Obediencia debida
En los estados democráticos de derecho, donde se respeta la pluralidad, la diversidad, los derechos humanos, la legalidad internacional, etc., etc., se supone que las representaciones diplomáticas lo son del país, de la nación, y por consiguiente, del pueblo.
Publicada originalmente el 23 de octubre de 2002
De mucho coraje tiene que haber hecho acopio don Fernando Valderrama, hasta hace pocos días encargado de negocios de España en Irak, para renunciar públicamente a su puesto, haciendo manifiesta su discrepancia con el apoyo incondicional de José María Aznar a cualquier ocurrencia imperial que sea también aplaudida por sus otros dos compañeros de juerga milenarista, Blair y Berlusconi, esos campeones de la lucha del bien contra el mal. Mucho coraje, y supongo que paciencia, además de capacidad de asimilación, debe tener este casi con toda seguridad ex diplomático, pues en sus largas meditaciones sobre su situación y la actitud a tomar tiene que haber considerado el linchamiento moral a que lo someterían, directamente o a través de medios de comunicación afines, los cristianísimos dirigentes del PP desde sus catedrales madrileñas.
Los argumentos de difamación han sido variados, desde la acusación lanzada por la muy beata Ana de Palacio de que la renuncia se debía al miedo, hasta la más mesurada de que el renunciante debió mantener discreción con respecto a sus motivos, ya que estaba obligado a ejecutar la política dictada por el gobierno al que representaba hasta ese momento.
El exabrupto de la señora ministra de exteriores quizá se justifique: con esa dimisión, el señor Valderrama le ha aguado uno de los meses más felices de su vida, el de la canonización de su ídolo, Escrivá de Balaguer. Y, como se sabe, los aguafiestas se merecen todo lo que les caiga encima. Incluyendo la venganza, que se materializará en el nombramiento del díscolo funcionario como vicecónsul en la Antártida, para que vaya enfriando sus ardores de conciencia.
Lo interesante es el otro argumento, el de la obediencia debida. En los estados democráticos de derecho, donde se respeta la pluralidad, la diversidad, los derechos humanos, la legalidad internacional, etc., etc., -para ahorrar la lista de todos los excelsos atributos que nos ponen a la cabeza del eje del Bien-, se supone que las representaciones diplomáticas lo son del país, de la nación, y por consiguiente, del pueblo. En el caso de España, en el punto 2 del Artículo 1 del Título Preliminar de la Constitución vigente, dice: “La soberanía nacional reside en el pueblo español, del que emanan los poderes del Estado.” Y, curiosamente, en todas las encuestas que el gobierno y sus medios afines ningunean con pertinacia, a veces después de haberlas convocado ellos mismos, queda claro que el pueblo español está decididamente contra la guerra en Irak. ¿No emana de esa opinión mayoritaria algo que deban tomar en consideración los poderes del Estado, en especial el ejecutivo? Me atrevería a decir que el señor Valderrama, en su objeción de conciencia, ha tenido más en cuenta a quien verdaderamente representa -el pueblo español- que a sus eventuales jefes.

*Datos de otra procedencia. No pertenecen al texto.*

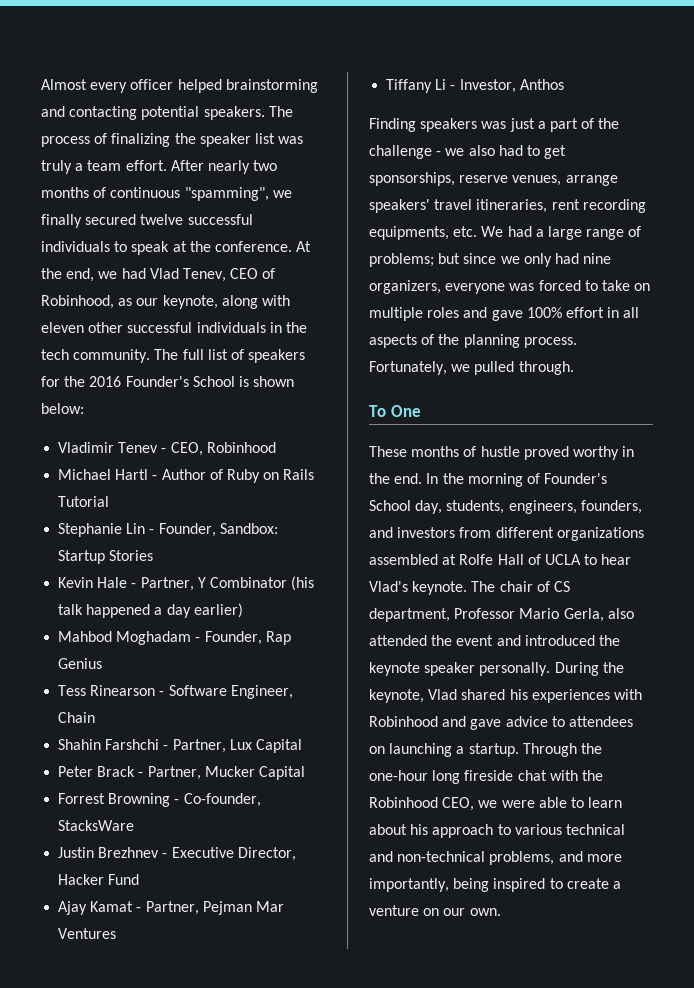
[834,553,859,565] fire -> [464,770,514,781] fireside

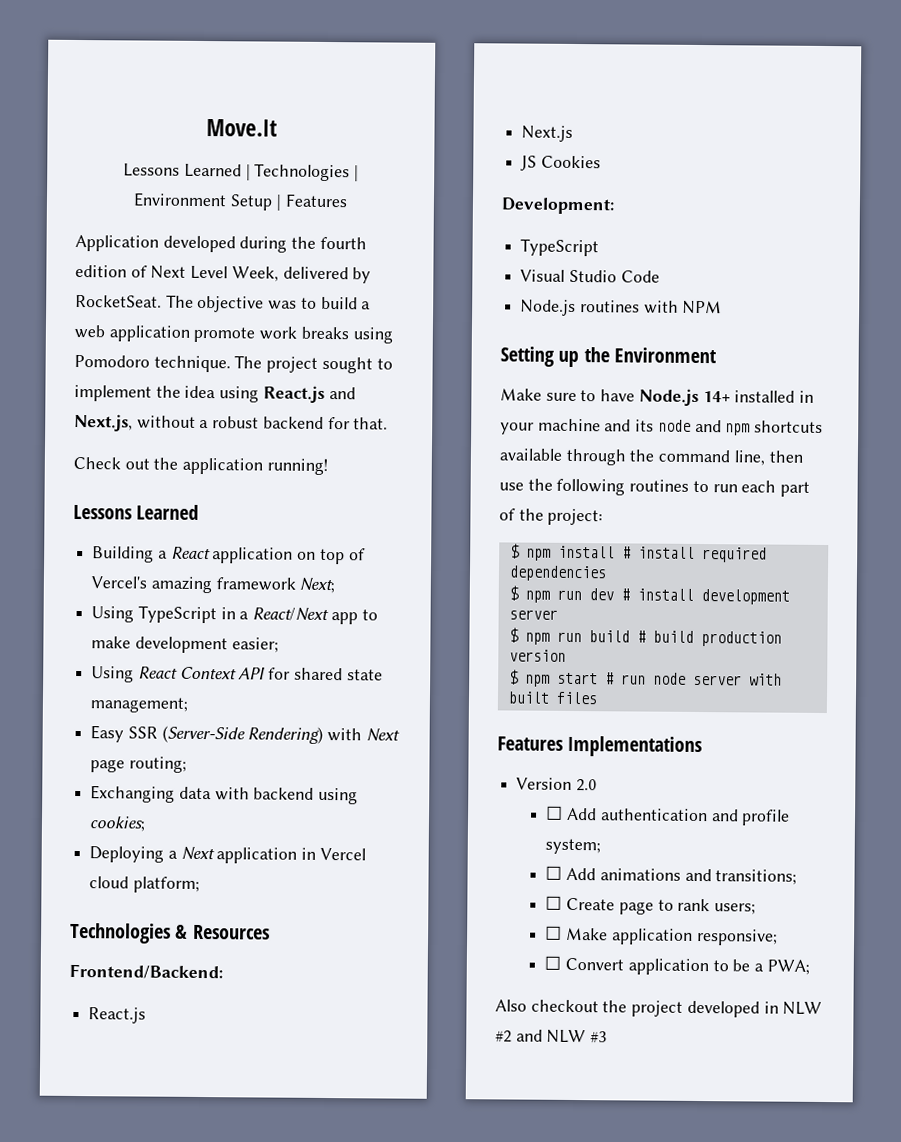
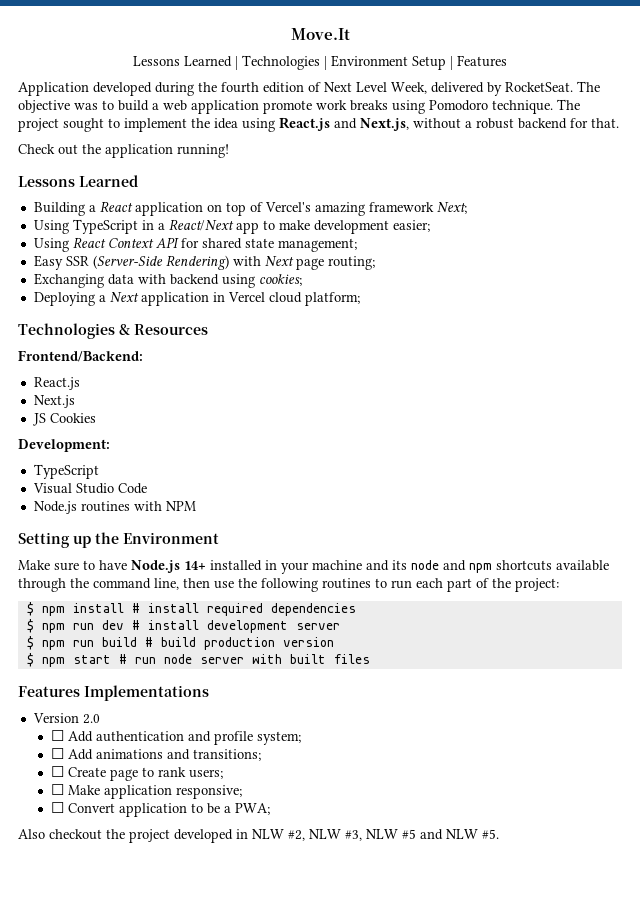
[495,1030,512,1043] #2 -> [288,829,416,841] #2, NLW #3, NLW #5
[590,1031,608,1044] #3 -> [482,829,499,839] #5.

Cuando, en 1968, el poeta mexicano Octavio Paz hizo pública renuncia a su cargo como embajador mexicano en Nueva Delhi después de conocer la masacre de la Plaza de las Tres Culturas, llevada a cabo con toda impunidad por jefes y oficiales de las fuerzas armadas de su país, recibió el aplauso universal. Y dentro de las controvertidas posiciones políticas del Nóbel azteca, que tantas críticas y ataques directos le granjearon dentro y fuera de su país, ese momento queda como un acto de valor ético indiscutible.
Por suerte para el señor Valderrama, no ha tenido que ser testigo de la muerte violenta de miles de iraquíes bajo las bombas de una armada aérea en la que podrían estar participando pilotos españoles. Eso quizá le toque a su sucesor. Pero negarse a ejercer como mensajero de un gobierno que se permite todo tipo de insultos y amenazas de guerra contra un país con el que mantiene relaciones diplomáticas es, sin lugar a dudas, un gesto que lo enaltece, y más aún en estos momentos, en los que ese mismo gobierno se dispone a cubrir los cabellos de su beatísima ministra de exteriores con un púdico velo más o menos islámico, para no herir la sensibilidad de los ayatolas fundamentalistas que acompañan y vigilan al presidente de Irán -uno de los pilares del eje del mal, según el súperpapa Bush, mejor dicho George II- en sus viajes oficiales.
Y si algo hay que lamentar en todo este episodio, es que no haya más funcionarios así en embajadas, ministerios, consejerías y ayuntamientos, que no contemos con legiones de hombres que antepongan la ética a la coyuntura, la moralidad a su carrera. Quizá no fuéramos tan ricos, pero dormiríamos mucho mejor.